The answer must consist of every line in the data that contains "para".

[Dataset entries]
------------------------------------------------------------------------
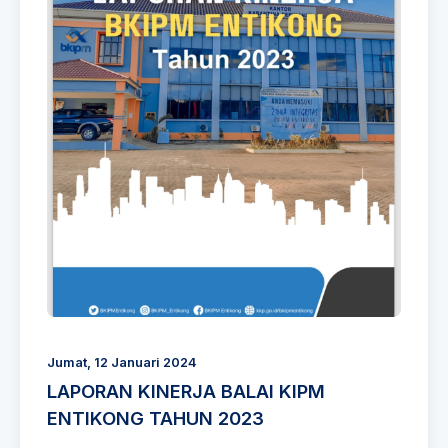
Jumat, 12 Januari 2024
LAPORAN KINERJA BALAI KIPM
ENTIKONG TAHUN 2023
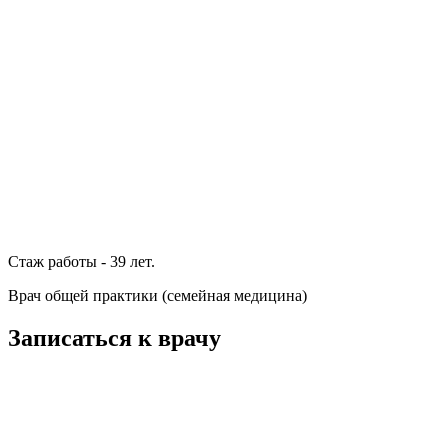
Стаж работы - 39 лет.
Врач общей практики (семейная медицина)
Записаться к врачу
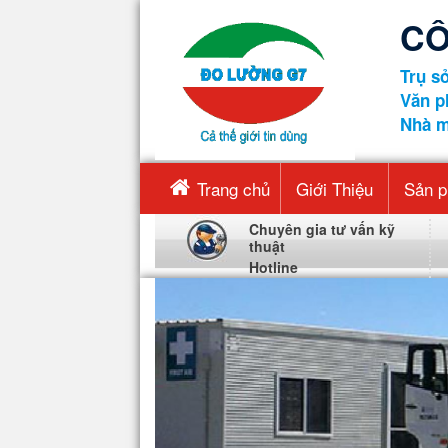
CÔ
Trụ sở
Văn p
Nhà m
Trang chủ
Giới Thiệu
Sản 
Chuyên gia tư vấn kỹ
thuật
Hotline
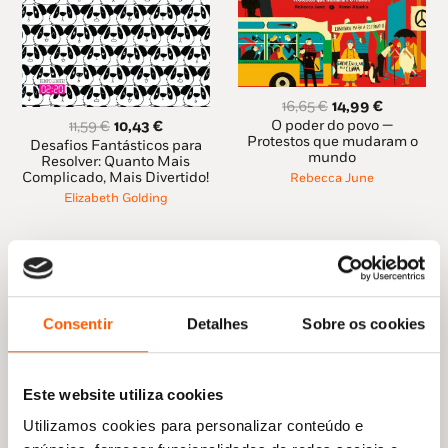
O
O
16,65
€
14,99
€
preço
preço
O
O
O poder do povo —
11,59
€
10,43
€
original
atual
Protestos que mudaram o
preço
preço
Desafios Fantásticos para
mundo
era:
é:
original
atual
Resolver: Quanto Mais
16,65 €.
14,99 €.
Complicado, Mais Divertido!
era:
é:
Rebecca June
11,59 €.
10,43 €.
Elizabeth Golding
Consentir
Detalhes
Sobre os cookies
Este website utiliza cookies
Utilizamos cookies para personalizar conteúdo e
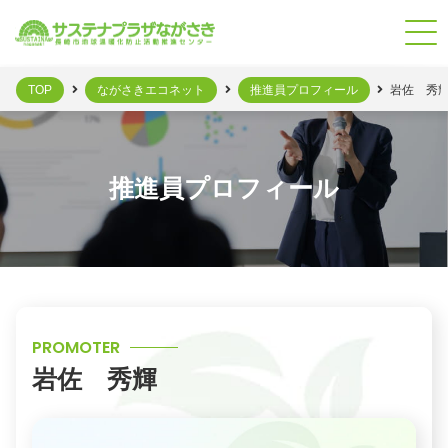
TOP
ながさきエコネット
推進員プロフィール
岩佐 秀
推進員プロフィール
PROMOTER
岩佐 秀輝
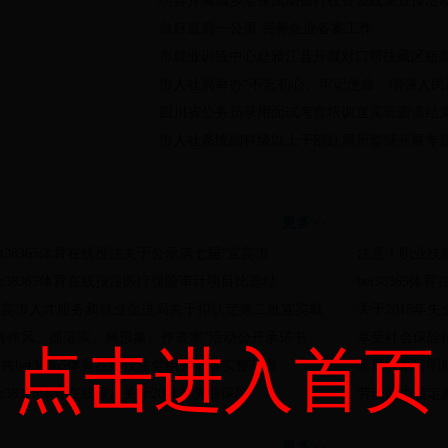
·
珙县开展城乡居保流动银行收费暨政策宣传活
·
做好最后一公里 完善企业备案工作
·
市就业训练中心赴雅江县开展对口帮扶藏区短
·
市人社局举办“不忘初心、牢记使命，增强人民
·
四川省公务员录用面试考官培训宜宾班圆满结
·
市人社系统副科级以上干部赴眉州监狱开展专
公告公示
办事
更多>>
et38365体育在线投注关于公示第七届“宜宾市
·
注意！职业技
et38365体育在线投注医疗保险审计项目比选结
·
bet3836
宜宾市人才服务和就业促进局关于拟认定第二批宜宾就
·
关于2018年
“转作风、抓落实、树形象、作表率”活动公开承诺书
·
享受社会保险
点击进入首页
共bet38365体育在线投注党组关于落实整改市
·
亲属关系证明
et38365体育在线投注关于2018年失业保险
·
劳动能力鉴定
就业促进
社会
更多>>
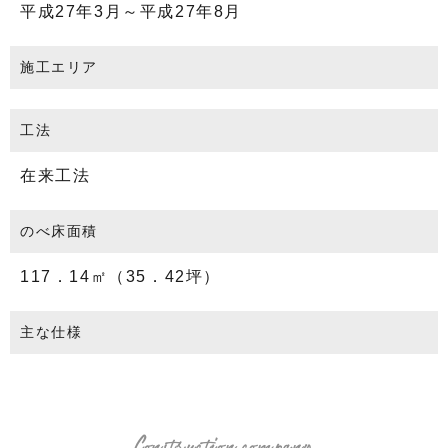
平成27年3月～平成27年8月
施工エリア
工法
在来工法
のべ床面積
117．14㎡（35．42坪）
主な仕様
------------------------------------------------------------------------
- **Solution**
Desafios Fantásticos para
Utilizamos cookies para personalizar conteúdo e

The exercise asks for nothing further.